Я думал, Семка встанет и уйдет, как в прошлый раз он сделал, когда они с Ишкой разругались. Они тогда тоже про что-то похожее говорили. Но Семка сказал спокойно:
— Я не намекаю. И своей работой я вполне доволен; кстати, она не грязная, как ты почему-то решил. Но если уж говорить о какой-то чистой работе, то вовсе не надо сто лет трудиться, чтобы ее получить. Ты всего два года проработал, и пожалуйста…
— Мальчики, ну зачем вы? — просит мама.
— Нашел, чем упрекать, — зло говорит Ишка, — институтом. Да ты…

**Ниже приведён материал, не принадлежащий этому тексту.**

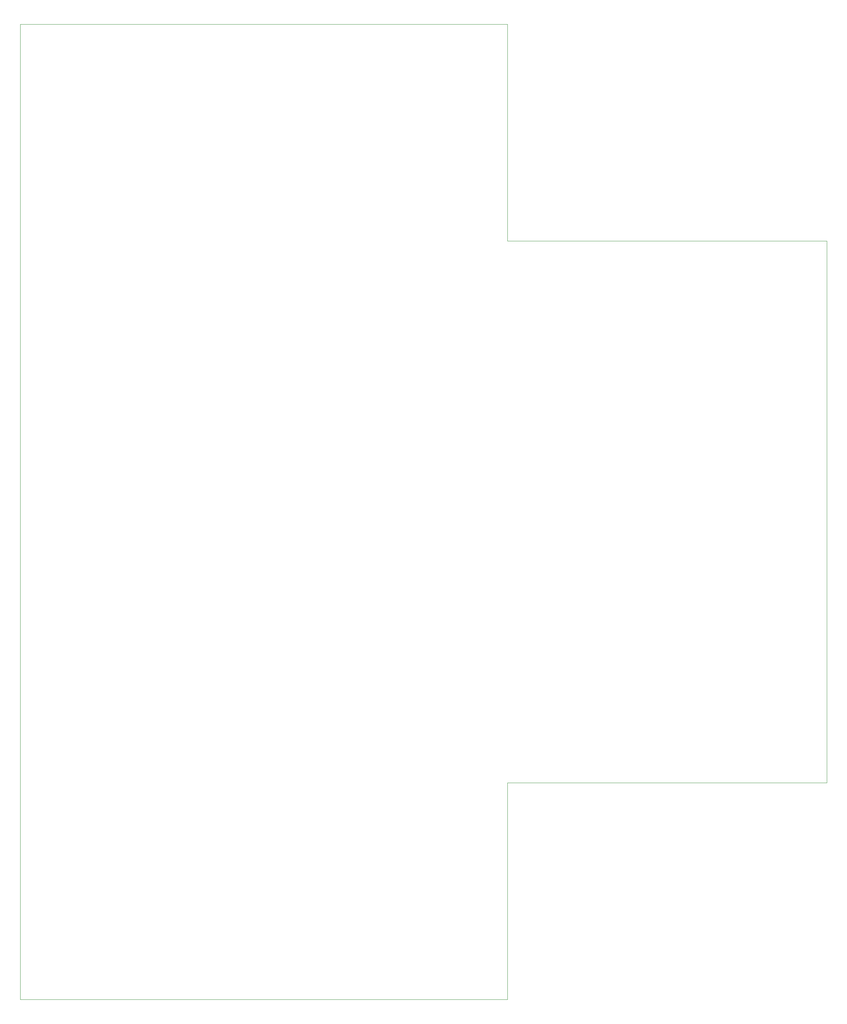
<source format=gbr>
%TF.GenerationSoftware,Altium Limited,Altium Designer,25.0.2 (28)*%
G04 Layer_Color=0*
%FSLAX45Y45*%
%MOMM*%
%TF.SameCoordinates,BFBE90A8-51B7-47FB-822D-EC39B52C7656*%
%TF.FilePolarity,Positive*%
%TF.FileFunction,Profile,NP*%
%TF.Part,Single*%
G01*
G75*
%TA.AperFunction,Profile*%
%ADD95C,0.02540*%
D95*
X21463000Y8890000D02*
X13970000D01*
Y3810000D01*
X2540000D01*
Y26670001D01*
X13970000D01*
Y21589999D01*
X21463000D01*
Y8890000D01*
%TF.MD5,e5fd98a7560a881f967b43aa1ebce4ac*%
M02*

</source>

— Послушай, Игорь… — Я первый раз слышу, чтобы Семка называл Ишку Игорем. — Что ты в прятки играешь? Ведь тебе же ясно, что я тебя не институтом попрекаю, а тем, что ты считаешь, будто сменил плохую жизнь на хорошую.
— А чего в ней хорошего?
— Не знаю. Не мое дело. Только ты зря думаешь, что два года у тебя была грязная работа. Всё. Больше я об этом говорить не хочу.
— Не надо было начинать.
Семка молчит. А ведь это не он начинал. Это Ишка. Мы все молчим, пока едим второе. Я ни на кого не смотрю. Как раньше-то было хорошо. Не раз мы все вместе вот так сидели, и все было по-другому. Наверное, никогда уже так не будет. Никогда.
Семка уходит. Мама идет провожать его. Я тихонечко гляжу на Ишку. Он уставился себе в тарелку и тянется левой рукой за хлебом. Часы на руке — не его. Похожие, но другие, я знаю. Взял у кого-нибудь, чтобы мама не заметила. Она у нас близорукая, не рассмотрит. А что я рассмотрю — Ишке плевать.
Мама возвращается.
— Хочешь еще котлетку? — спрашивает она у меня.
— Нет. Я уже все. Я ухожу.
— Надолго?
— Погулять…
— А уроки?
— Сделал уже.
Я одеваюсь и выхожу во двор. Темно. Холодно. Опять стало холодно. Была уже весна, настоящая, а теперь опять холодина. Я иду в последний, третий двор. Темно и никого нет. Ну и очень хорошо. Никого и не надо.
Я нащупываю в кармане ключ, достаю его и отпираю сарай. В сарае еще темнее, но я уже привык. Закрываю дверь. Вот и труба под корзиной. Я нажимаю холодные клапаны. Вот так — «до». Так — «фа». Я подношу трубу к губам, беру несколько нот и откладываю ее в сторону. Я сижу и слушаю, как шумит фабрика за стеной, и не играю. Просто я думаю. Как мне быть?